**YOUR ASSIGNMENT**
Please tally every line in the listing below where the word "Right" appears, then give the number and nothing more.

==============================

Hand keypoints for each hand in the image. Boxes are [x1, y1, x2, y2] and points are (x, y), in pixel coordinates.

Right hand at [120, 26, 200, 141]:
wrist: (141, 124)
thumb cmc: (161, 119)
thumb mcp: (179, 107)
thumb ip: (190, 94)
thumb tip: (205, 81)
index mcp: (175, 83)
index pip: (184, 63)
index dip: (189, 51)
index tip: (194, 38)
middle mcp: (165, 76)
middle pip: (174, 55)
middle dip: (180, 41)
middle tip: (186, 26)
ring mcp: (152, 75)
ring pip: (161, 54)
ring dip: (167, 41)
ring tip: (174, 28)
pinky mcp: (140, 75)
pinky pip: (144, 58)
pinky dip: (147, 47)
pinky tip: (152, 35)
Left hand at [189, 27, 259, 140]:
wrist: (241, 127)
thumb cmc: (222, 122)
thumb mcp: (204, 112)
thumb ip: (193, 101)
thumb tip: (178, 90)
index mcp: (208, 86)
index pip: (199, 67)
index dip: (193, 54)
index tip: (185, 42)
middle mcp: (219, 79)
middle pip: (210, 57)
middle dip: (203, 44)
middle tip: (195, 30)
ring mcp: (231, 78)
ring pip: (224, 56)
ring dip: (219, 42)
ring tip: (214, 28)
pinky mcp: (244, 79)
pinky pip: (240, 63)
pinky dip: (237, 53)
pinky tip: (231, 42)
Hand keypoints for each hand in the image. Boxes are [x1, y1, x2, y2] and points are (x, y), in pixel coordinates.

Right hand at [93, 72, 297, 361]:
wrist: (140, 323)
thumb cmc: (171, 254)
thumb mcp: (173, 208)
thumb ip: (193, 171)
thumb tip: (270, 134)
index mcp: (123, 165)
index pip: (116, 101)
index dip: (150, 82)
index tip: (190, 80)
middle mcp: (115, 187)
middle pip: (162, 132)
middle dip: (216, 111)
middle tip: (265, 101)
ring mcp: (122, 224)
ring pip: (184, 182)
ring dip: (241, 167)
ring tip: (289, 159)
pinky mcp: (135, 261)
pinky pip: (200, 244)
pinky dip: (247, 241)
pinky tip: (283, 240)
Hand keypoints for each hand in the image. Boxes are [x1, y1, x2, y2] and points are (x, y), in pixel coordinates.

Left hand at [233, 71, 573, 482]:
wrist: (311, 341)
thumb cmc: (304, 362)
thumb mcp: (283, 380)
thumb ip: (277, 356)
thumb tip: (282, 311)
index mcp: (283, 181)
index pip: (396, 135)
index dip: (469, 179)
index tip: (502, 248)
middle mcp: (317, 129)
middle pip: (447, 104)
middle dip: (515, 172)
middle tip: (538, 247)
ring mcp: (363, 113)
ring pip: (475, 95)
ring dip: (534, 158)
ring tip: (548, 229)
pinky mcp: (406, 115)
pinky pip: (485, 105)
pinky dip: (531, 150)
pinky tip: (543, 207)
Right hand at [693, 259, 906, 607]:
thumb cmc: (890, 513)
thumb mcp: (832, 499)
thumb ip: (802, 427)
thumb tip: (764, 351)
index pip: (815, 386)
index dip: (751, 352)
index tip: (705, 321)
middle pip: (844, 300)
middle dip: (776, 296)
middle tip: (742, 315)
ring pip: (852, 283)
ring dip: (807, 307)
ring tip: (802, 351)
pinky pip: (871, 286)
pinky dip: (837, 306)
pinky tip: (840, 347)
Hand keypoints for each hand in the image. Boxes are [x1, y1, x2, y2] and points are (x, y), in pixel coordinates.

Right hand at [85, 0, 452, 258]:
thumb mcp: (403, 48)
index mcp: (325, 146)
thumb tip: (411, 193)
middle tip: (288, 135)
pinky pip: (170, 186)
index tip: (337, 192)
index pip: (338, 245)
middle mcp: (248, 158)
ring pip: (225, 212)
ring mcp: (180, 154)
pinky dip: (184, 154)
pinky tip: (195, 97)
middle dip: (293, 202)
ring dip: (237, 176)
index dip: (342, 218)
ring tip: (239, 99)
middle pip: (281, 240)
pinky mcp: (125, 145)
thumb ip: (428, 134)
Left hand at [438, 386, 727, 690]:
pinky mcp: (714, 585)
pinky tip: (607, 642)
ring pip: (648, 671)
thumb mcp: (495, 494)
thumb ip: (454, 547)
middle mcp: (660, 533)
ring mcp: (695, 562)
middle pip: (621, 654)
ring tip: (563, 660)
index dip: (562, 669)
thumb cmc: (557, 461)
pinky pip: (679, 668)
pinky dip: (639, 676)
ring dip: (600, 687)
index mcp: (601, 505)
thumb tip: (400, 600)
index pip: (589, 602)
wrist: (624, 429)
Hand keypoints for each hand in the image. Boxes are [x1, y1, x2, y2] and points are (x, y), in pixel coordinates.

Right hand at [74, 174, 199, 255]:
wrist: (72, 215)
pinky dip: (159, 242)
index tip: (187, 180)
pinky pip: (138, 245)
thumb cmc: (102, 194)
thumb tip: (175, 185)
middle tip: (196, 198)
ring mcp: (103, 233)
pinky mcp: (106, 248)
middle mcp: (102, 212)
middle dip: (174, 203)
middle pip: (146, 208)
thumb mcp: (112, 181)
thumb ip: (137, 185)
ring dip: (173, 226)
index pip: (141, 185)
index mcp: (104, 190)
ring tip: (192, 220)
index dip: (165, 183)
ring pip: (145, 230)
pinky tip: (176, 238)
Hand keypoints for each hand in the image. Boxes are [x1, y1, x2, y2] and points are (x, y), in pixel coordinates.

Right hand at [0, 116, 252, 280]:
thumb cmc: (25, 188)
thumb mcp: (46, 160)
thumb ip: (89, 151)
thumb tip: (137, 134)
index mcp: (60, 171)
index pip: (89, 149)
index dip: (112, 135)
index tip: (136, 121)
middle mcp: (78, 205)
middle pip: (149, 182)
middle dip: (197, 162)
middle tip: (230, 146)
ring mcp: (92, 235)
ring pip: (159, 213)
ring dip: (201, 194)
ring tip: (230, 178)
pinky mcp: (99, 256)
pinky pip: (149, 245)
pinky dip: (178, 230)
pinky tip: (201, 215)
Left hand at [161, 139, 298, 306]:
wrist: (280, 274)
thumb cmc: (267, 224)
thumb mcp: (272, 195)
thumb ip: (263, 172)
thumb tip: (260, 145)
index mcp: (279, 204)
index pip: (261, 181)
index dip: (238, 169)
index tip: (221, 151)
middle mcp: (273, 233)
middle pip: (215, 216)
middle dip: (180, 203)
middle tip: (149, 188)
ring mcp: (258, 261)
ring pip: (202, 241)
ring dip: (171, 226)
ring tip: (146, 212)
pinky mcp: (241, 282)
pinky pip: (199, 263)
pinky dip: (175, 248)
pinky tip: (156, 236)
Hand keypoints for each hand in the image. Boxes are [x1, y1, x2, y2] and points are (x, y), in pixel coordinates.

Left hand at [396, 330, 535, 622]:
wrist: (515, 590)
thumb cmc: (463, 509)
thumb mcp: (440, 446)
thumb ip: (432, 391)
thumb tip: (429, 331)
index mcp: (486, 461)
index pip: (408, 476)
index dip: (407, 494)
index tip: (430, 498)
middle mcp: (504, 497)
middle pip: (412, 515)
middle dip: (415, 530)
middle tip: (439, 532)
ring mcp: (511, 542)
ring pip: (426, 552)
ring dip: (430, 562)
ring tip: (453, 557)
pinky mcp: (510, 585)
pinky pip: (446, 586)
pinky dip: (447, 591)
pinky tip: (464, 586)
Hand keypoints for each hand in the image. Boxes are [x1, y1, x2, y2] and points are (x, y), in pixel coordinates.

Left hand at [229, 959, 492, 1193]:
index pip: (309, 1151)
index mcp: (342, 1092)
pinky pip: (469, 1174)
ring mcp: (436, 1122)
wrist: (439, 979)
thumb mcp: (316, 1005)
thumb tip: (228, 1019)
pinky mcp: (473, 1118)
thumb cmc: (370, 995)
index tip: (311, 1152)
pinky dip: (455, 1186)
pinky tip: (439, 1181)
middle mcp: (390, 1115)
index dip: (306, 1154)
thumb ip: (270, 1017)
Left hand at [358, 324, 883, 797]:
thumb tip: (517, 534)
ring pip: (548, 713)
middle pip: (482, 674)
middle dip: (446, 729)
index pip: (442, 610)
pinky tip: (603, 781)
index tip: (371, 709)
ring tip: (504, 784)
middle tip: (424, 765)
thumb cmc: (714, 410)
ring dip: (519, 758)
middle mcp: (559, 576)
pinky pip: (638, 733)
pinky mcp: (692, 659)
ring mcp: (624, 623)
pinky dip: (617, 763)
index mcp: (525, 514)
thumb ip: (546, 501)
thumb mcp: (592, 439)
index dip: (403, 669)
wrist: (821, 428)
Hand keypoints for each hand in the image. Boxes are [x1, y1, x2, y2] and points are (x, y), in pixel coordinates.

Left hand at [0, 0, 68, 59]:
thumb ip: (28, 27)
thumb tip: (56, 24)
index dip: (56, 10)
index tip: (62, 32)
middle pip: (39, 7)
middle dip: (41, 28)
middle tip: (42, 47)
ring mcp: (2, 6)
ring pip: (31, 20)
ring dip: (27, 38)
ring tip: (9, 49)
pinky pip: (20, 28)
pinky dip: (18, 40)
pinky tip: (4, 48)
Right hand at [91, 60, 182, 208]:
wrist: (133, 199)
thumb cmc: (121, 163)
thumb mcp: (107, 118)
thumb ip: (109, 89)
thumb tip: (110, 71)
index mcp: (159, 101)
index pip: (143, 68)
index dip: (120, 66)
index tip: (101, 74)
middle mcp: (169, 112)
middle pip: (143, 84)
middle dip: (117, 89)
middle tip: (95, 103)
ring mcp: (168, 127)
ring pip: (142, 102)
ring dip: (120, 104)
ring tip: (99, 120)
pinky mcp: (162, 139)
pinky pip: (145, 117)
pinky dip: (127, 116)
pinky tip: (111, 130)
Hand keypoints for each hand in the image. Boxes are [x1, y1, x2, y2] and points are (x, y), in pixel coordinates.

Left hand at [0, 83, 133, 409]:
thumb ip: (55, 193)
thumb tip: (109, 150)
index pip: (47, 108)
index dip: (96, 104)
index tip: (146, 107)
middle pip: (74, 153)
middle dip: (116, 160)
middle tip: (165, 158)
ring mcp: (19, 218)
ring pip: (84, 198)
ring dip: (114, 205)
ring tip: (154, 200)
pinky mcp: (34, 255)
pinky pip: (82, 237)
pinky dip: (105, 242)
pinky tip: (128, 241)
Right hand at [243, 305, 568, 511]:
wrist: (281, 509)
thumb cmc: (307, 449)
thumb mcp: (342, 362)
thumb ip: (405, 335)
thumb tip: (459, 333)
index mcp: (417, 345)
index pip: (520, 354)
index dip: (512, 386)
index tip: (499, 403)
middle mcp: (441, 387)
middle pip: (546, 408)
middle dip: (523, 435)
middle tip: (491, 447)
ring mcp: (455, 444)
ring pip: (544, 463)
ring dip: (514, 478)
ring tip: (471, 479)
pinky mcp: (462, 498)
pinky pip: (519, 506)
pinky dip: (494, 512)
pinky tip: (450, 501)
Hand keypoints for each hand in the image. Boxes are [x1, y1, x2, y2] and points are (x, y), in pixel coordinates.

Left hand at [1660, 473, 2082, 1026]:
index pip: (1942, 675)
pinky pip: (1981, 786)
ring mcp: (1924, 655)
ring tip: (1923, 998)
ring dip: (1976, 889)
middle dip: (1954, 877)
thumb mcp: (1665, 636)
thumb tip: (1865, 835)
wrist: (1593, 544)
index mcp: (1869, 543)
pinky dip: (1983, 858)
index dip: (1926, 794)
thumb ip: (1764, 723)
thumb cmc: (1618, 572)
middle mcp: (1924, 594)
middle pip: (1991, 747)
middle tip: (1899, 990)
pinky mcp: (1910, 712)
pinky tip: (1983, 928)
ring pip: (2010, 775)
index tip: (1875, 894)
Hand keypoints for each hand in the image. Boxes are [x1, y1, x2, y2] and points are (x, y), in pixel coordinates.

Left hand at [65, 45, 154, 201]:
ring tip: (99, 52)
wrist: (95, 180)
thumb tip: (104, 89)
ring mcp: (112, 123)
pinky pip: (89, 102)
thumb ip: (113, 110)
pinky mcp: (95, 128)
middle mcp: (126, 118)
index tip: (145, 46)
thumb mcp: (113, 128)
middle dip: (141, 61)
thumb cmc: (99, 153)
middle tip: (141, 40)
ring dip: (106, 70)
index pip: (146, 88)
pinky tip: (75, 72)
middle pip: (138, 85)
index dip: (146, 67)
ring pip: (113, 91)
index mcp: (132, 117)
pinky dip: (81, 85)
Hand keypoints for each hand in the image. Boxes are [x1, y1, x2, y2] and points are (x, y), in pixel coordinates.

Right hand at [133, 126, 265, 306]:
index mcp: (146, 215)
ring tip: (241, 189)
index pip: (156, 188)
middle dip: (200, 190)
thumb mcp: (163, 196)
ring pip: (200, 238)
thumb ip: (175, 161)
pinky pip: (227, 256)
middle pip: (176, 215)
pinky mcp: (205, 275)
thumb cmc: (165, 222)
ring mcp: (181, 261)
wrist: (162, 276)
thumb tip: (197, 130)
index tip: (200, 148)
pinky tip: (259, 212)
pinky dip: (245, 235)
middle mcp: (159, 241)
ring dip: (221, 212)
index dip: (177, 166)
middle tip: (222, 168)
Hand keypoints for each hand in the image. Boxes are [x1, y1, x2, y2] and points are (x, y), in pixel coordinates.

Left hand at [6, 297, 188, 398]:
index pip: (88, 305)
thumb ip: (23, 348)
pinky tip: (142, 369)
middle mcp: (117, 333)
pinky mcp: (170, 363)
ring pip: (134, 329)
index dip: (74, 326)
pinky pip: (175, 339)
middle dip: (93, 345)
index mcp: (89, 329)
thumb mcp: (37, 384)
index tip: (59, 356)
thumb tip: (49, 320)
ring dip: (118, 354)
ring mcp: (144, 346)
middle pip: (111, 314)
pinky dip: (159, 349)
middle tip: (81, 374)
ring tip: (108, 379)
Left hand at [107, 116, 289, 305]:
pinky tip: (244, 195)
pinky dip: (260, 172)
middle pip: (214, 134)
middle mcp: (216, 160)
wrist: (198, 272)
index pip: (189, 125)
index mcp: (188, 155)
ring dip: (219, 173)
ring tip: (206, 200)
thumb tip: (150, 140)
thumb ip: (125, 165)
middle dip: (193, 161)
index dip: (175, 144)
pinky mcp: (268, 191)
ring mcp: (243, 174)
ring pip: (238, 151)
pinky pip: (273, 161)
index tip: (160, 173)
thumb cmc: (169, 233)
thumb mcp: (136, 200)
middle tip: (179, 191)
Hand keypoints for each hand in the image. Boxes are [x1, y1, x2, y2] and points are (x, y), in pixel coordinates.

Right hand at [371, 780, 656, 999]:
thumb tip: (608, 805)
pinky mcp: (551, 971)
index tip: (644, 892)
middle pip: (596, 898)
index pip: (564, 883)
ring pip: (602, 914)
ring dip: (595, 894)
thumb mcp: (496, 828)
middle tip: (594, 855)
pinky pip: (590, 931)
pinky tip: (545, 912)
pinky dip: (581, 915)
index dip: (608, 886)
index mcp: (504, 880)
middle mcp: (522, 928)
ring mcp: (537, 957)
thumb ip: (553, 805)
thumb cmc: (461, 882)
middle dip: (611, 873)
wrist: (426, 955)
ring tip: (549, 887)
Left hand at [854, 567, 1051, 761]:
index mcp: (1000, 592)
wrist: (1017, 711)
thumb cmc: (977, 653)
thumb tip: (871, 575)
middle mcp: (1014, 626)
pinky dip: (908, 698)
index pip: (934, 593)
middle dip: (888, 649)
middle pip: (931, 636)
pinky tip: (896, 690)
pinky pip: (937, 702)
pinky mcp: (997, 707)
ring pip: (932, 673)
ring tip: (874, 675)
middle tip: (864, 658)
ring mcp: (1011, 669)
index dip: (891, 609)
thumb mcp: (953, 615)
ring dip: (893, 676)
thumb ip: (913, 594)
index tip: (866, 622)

==============================

**ANSWER BOX**
10